─── LISTED RECORDS
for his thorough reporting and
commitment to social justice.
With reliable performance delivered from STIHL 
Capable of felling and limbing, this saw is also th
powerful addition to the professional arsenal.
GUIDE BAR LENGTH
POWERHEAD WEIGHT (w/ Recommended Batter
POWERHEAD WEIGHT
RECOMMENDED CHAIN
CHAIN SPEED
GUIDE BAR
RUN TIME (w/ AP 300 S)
──────
** TASK PROMPT **
Gather up every line from the listing above in which the word "POWERHEAD" occurs.

** REPLY TO THE TASK **
POWERHEAD WEIGHT (w/ Recommended Batter
POWERHEAD WEIGHT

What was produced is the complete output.